On this Assurance the House have prepared a Bill, and presented it to the Governor, to strike the Sum of Ten Thousand Pounds, to give the same to the King’s Use, and to sink it by an Extension of the Excise Act for a farther Term of ten Years. The Governor will be pleased to consider, that his Predecessor, to whom the mentioned Instruction was given, did afterwards pass an Act of the same Kind, extending the Excise Act ten Years (now near expired) for a Grant of Five Thousand Pounds only;9 and we never heard that he incurred the Royal Displeasure for so doing. As the Sum we grant is double, we had no Expectation that our proposing the same Term would have been deemed extravagant. The Governor thinks four Years sufficient; but as the Representatives are best acquainted with the Circumstances of the People, and must themselves, as a Part of the People, bear a Share of all Burthens laid upon them, it seems not reasonable to suppose they will lay such Burthens unnecessarily. They now offer Ten Thousand Pounds to the Crown, and propose a Manner of raising it, that they judge most easy and convenient for the People they represent: And if the Governor thinks fit to refuse it, meerly from an Opinion that a shorter Term for sinking the Bills would be more easy for the People, we cannot but suppose, that since the Messages in which he so warmly recommended this Affair to us, he has, on farther Advices, or better Consideration, changed his Sentiments of the Importance of the present Occasion for Supplies, and doth not now think the Danger so imminent, or the Emergency so great or so real, as he then apprehended it to be.

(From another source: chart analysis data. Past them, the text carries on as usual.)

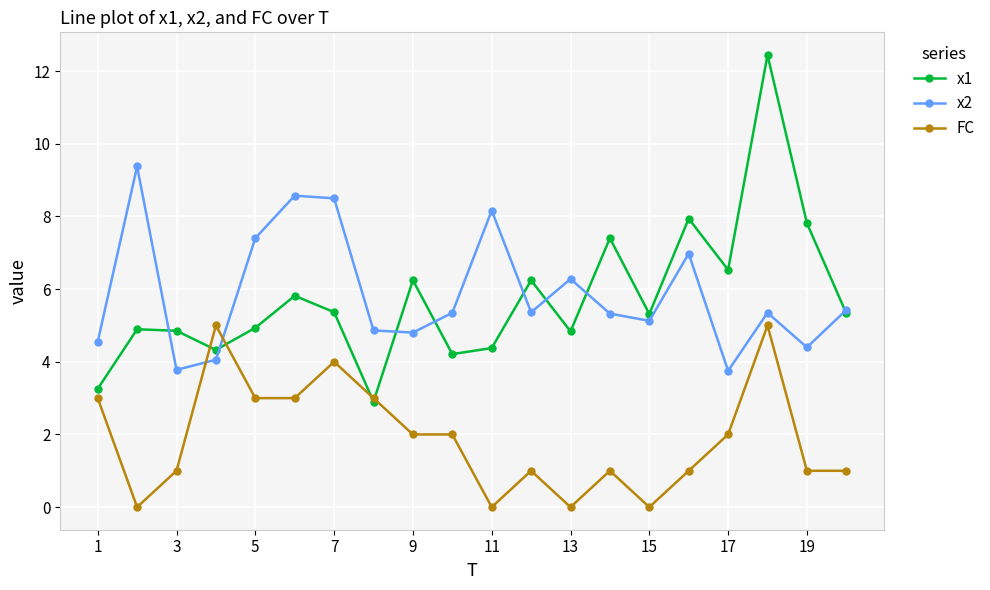

Which series has the largest range (max minus min)?

x1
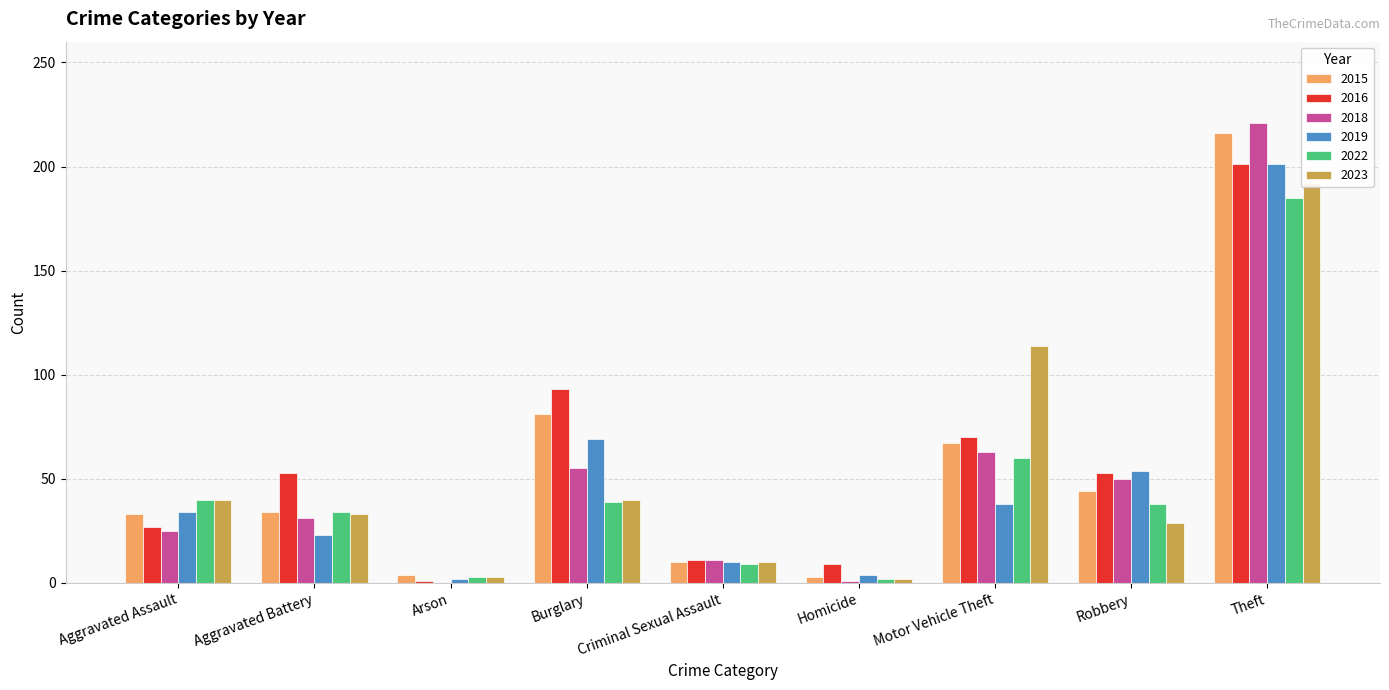

Which series has the largest range (max minus min)?

2018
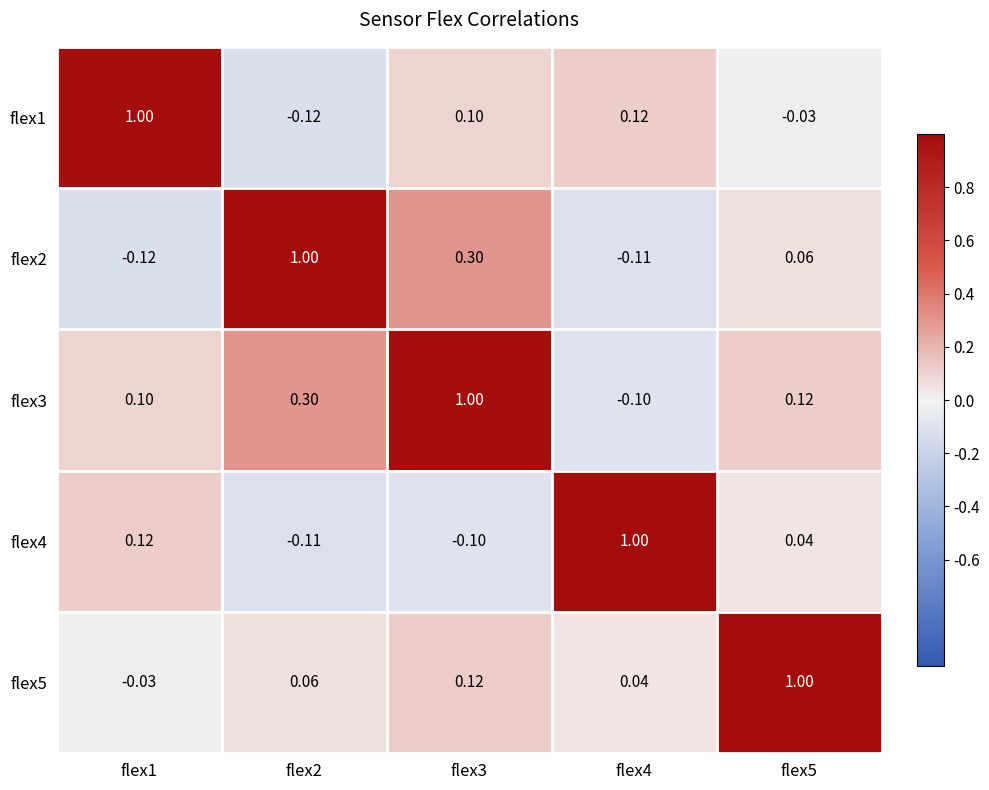

Count the number of categories in the chart.

5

We therefore beg Leave to acquaint the Governor, that if this Amendment regarding the Term is insisted on, it is needless to consider the other relating to Commissioners, for the Bill cannot pass this House.

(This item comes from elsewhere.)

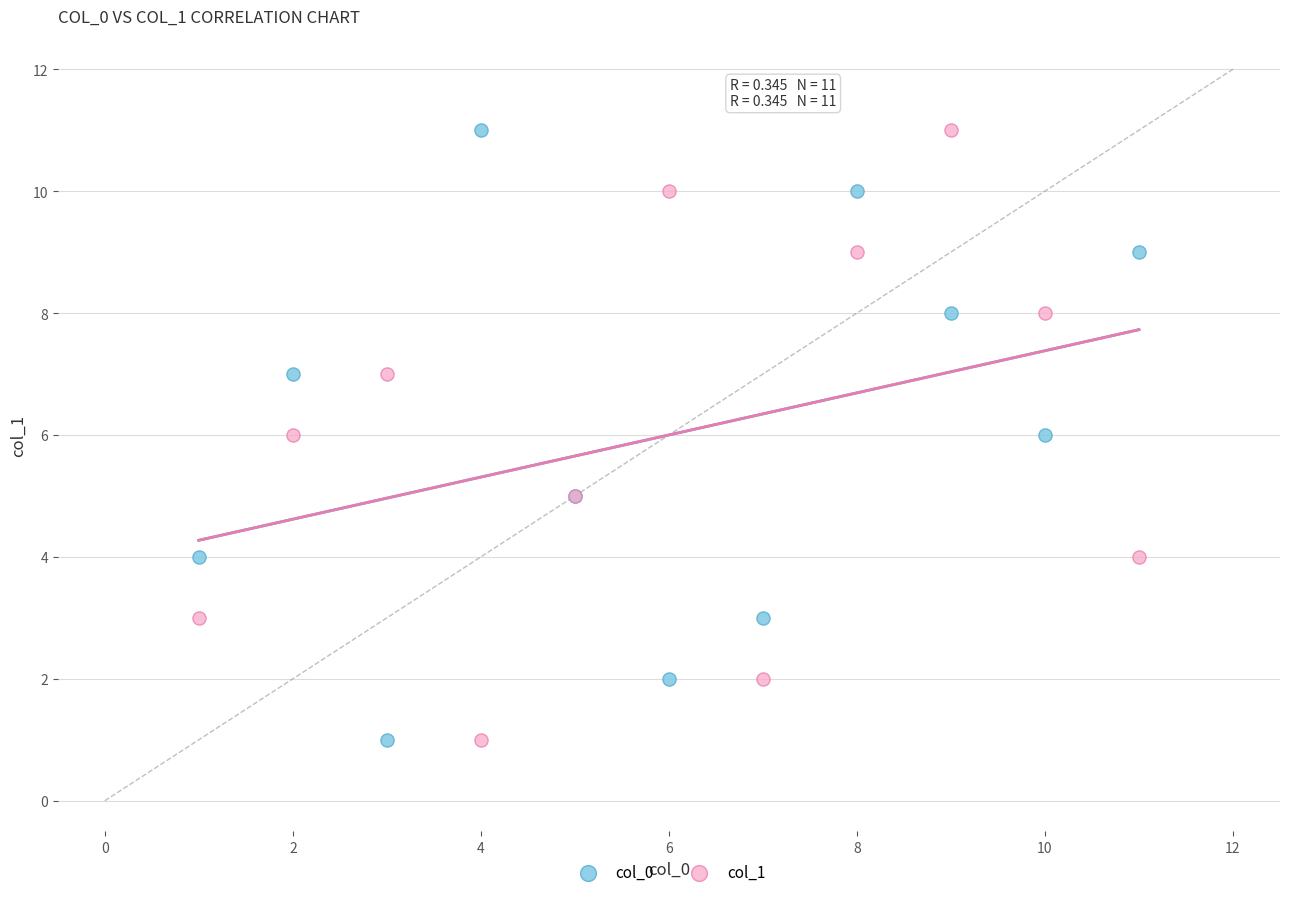

What are all the series names shown in the legend?

col_0, col_1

[Note numbering follows the Franklin Papers source.]

5Votes, 1753–54, pp. 53–6.

6Ibid., pp. 58–9.

7Ibid., pp. 60–6.

8See above, p. 195 n.

9Governor Thomas’ action in 1746, as a precedent for similar approval by Hamilton, had been discussed by the governor in his message of March 1 and was again analyzed by the Assembly in its resolutions of May 17. Votes, 1753–54, pp. 28, 63–4.